Return, word for word, only the lines of the data below that lie between the line with "Mar. 31, 2018, Series A" and the line with "Dec. 31, 2017, Series B", those two lines included.

SUPPLIED RECORDS:

-=-=-

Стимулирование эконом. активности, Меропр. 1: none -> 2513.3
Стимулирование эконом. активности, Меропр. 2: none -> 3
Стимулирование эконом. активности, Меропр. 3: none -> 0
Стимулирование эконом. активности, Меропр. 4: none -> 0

-=-=-

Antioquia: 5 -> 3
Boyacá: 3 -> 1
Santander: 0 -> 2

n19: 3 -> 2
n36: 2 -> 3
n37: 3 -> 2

-=-=-

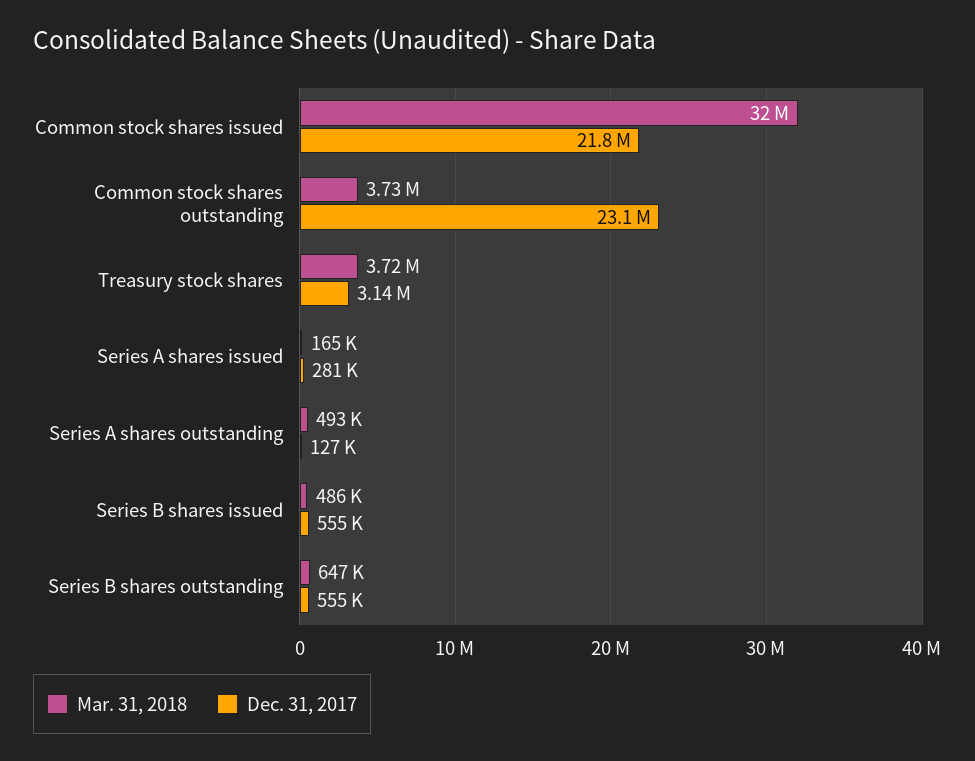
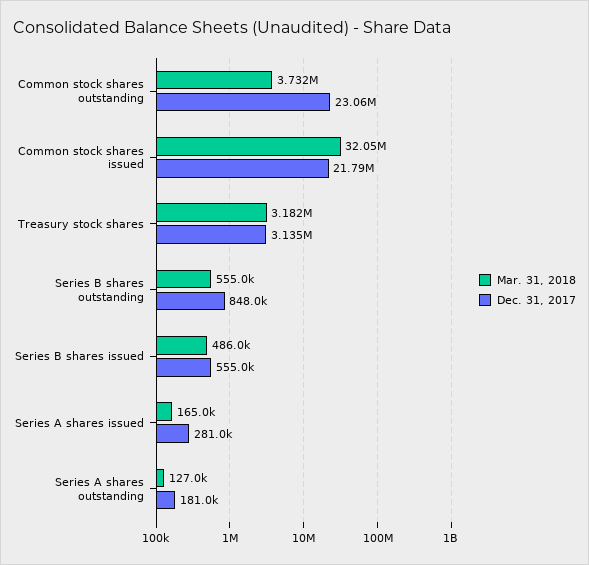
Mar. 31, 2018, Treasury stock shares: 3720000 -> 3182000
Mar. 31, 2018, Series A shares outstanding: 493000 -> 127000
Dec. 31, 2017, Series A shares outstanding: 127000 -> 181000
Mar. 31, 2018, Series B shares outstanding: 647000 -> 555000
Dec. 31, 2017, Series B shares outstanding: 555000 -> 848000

-=-=-

RESPONSE FOR THIS EXERCISE:
Mar. 31, 2018, Series A shares outstanding: 493000 -> 127000
Dec. 31, 2017, Series A shares outstanding: 127000 -> 181000
Mar. 31, 2018, Series B shares outstanding: 647000 -> 555000
Dec. 31, 2017, Series B shares outstanding: 555000 -> 848000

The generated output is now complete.